So there have been sheets of sourdough focaccia (still a work-in-progress) alongside pretty near-perfect loaves of half whole-wheat sourdough bread. And there have been various flatbread experiments, ranging from the more naan-like (made with yogurt in the dough) and the more pan-Mediterranean, enriched with olive oil, which can be eaten with caponata and babaganoush alike.
I’ve landed on a dough for the latter that I like a lot: it has enough whole wheat to get some nutty flavor, and a nice chewy-crunchy texture. If rolled thin enough—about a quarter-inch or so—these will balloon like pita in the oven, and the super-heated steam that vents out as the breads deflate has a near-perfect bread smell.
(While I’ve clocked a decent number of hours eating in Little Armenia, and have cooked my fair share of Ottolenghi recipes, I have no real cultural authority here, and I just want to note that.)
Sourdough Flatbreads
makes 8 breads
300 grams white flour (2 1/2 cups)
175 grams whole wheat flour (1 1/4 cups)
12 grams salt (3 teaspoons)
1/4 cup olive oil
1/2 cup bubbly starter
335 grams water (1 1/2 cups)
In a bowl, mix together all of the ingredients. Knead briefly until the dough comes together completely. Return to the mixing bowl and cover with a kitchen towel or plastic wrap. If you’re like me, use a plastic bag from the recycling stash under the sink.
Let the dough rest for fifteen minutes, and then stretch it out and fold it in half. Rotate the hunk of dough 90 degrees and stretch and fold again. Return the dough to the bowl, and let it rest for another fifteen minutes, then repeat the same stretching and folding steps.

## Given data
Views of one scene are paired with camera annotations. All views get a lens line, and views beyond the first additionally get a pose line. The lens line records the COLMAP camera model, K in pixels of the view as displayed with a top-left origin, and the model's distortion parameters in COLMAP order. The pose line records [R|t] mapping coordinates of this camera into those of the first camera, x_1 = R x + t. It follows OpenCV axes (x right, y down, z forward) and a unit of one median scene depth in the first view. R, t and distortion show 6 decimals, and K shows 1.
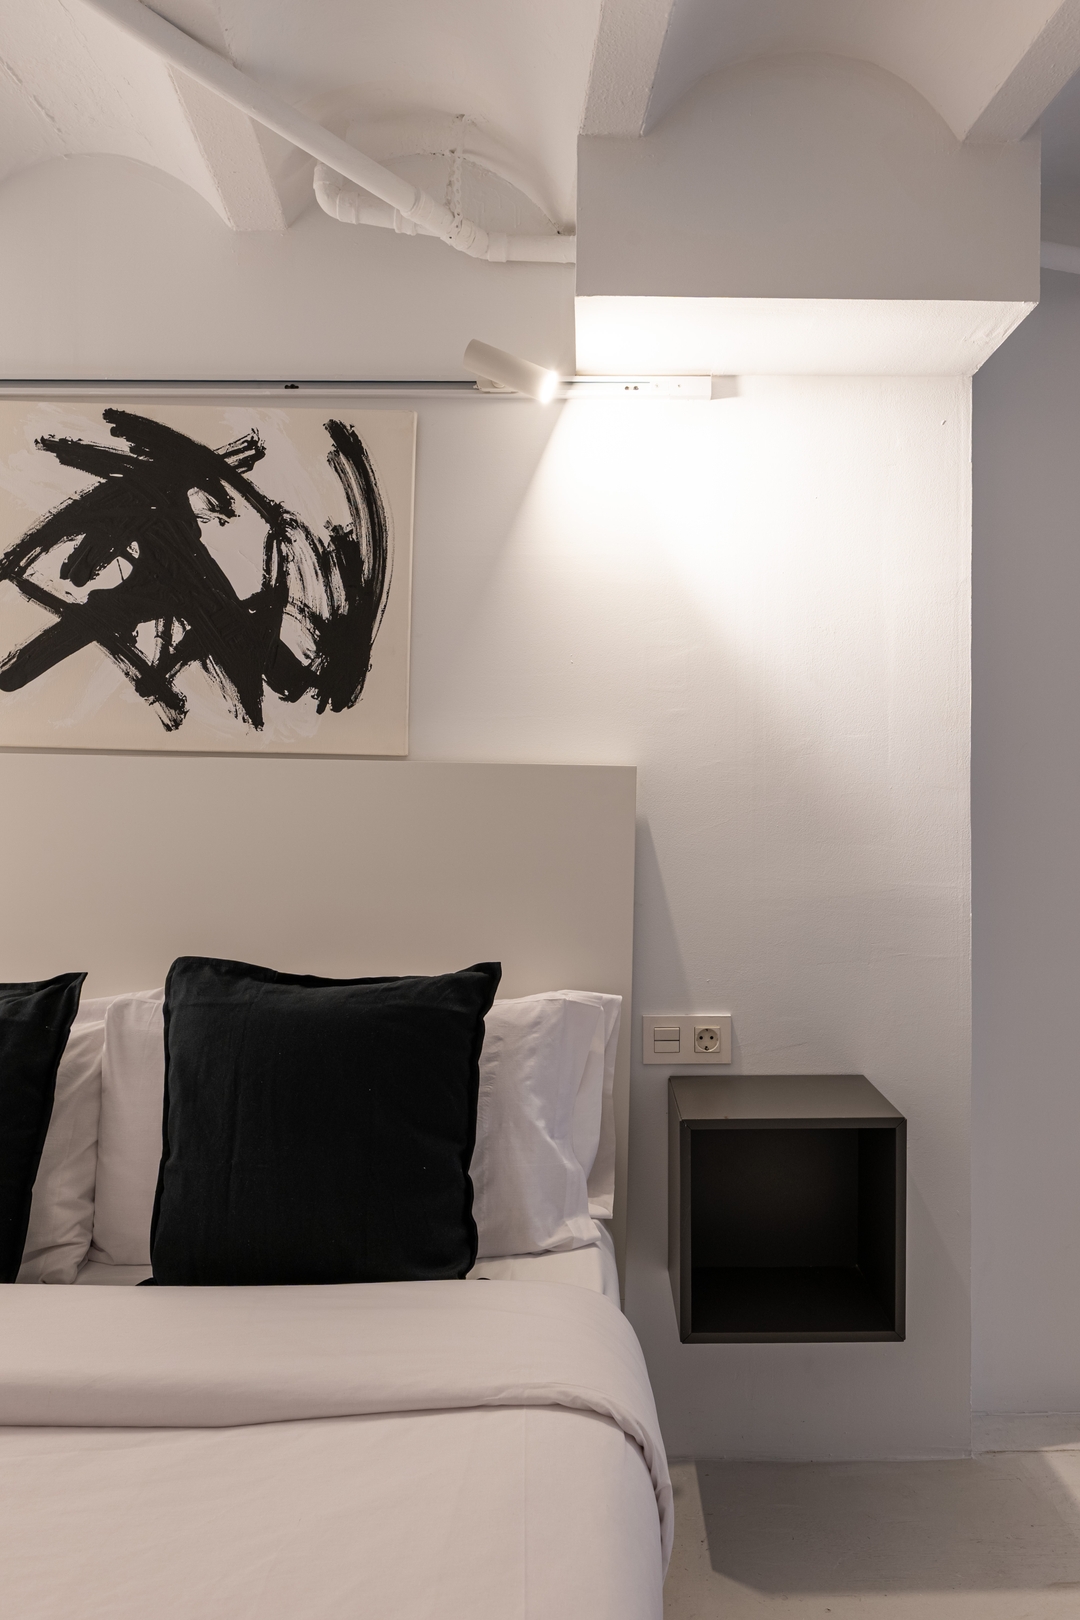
lens RADIAL K [[1053.7, 0, 540.0], [0, 1053.7, 810.0], [0, 0, 1]] dist [0.001007, 0.000232]
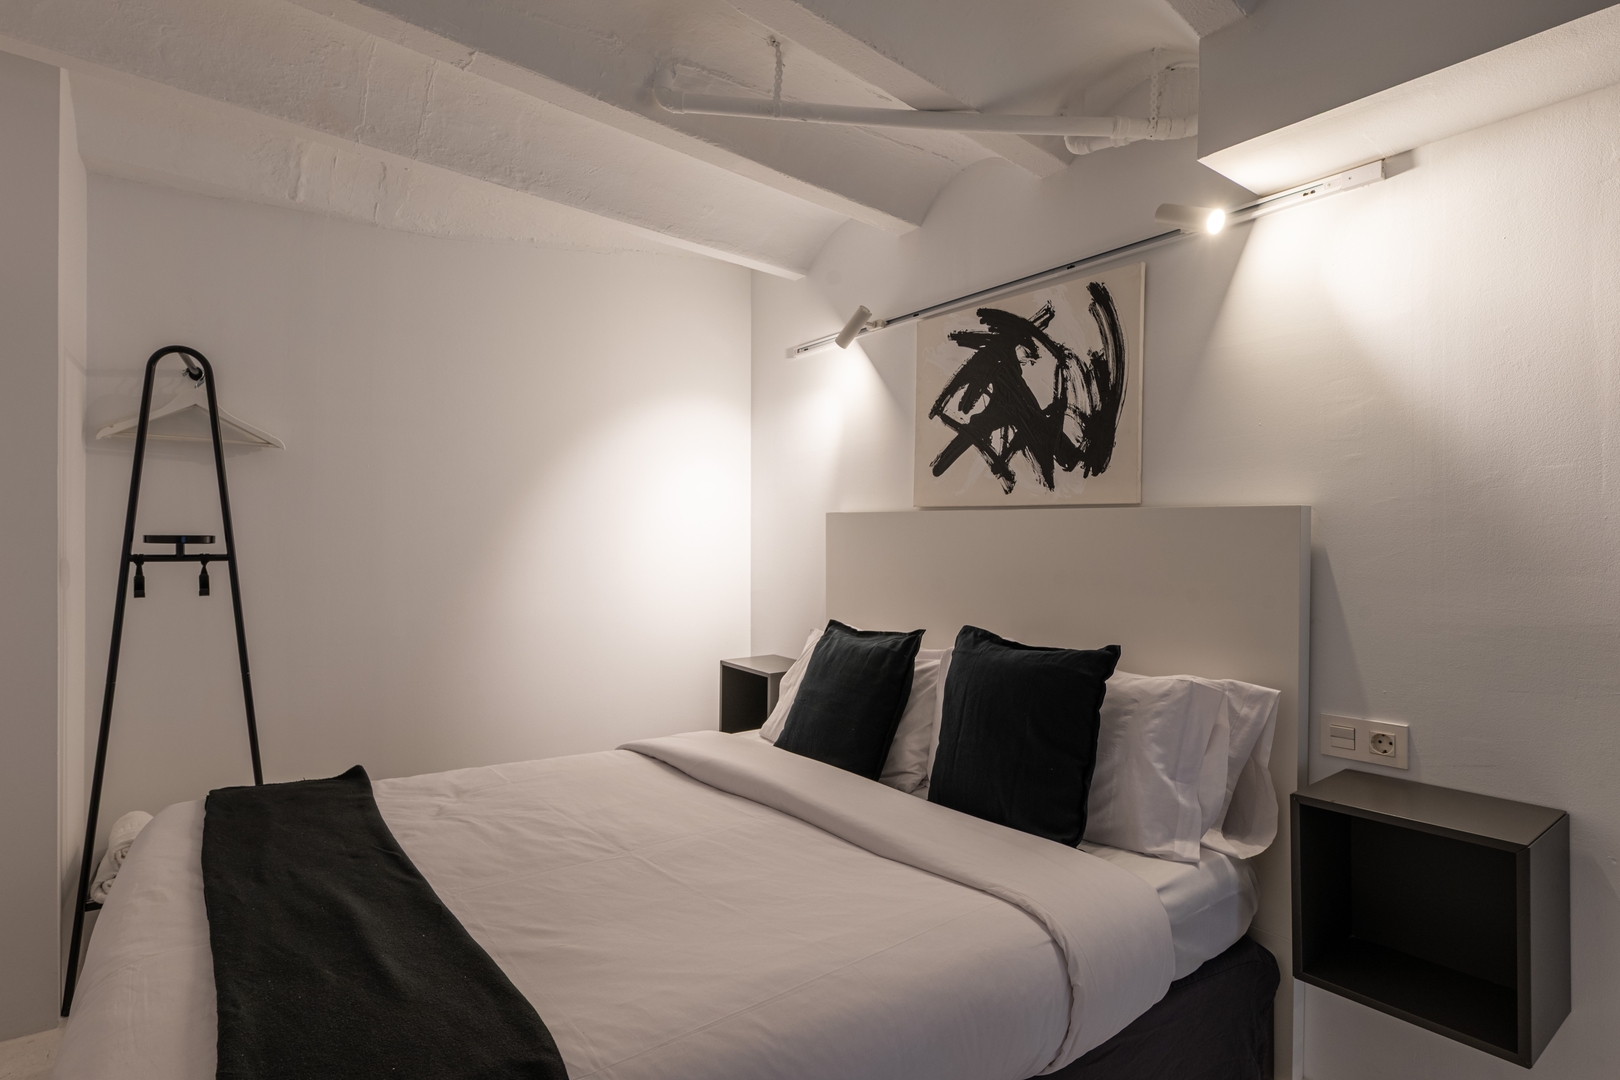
lens RADIAL K [[759.7, 0, 810.0], [0, 759.7, 540.0], [0, 0, 1]] dist [0.000712, 0.000308]
pose [[0.629858, -0.002414, -0.776707, 0.392040], [-0.001984, 0.999987, -0.004717, 0.003664], [0.776708, 0.004512, 0.629845, 0.005407]]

## Required action
Please list every ingredient in the sourdough flatbread recipe along with the amount given for it.

## Exercise solution
- White flour: 300 grams (2 1/2 cups)
- Whole wheat flour: 175 grams (1 1/4 cups)
- Salt: 12 grams (3 teaspoons)
- Olive oil: 1/4 cup
- Bubbly starter: 1/2 cup
- Water: 335 grams (1 1/2 cups)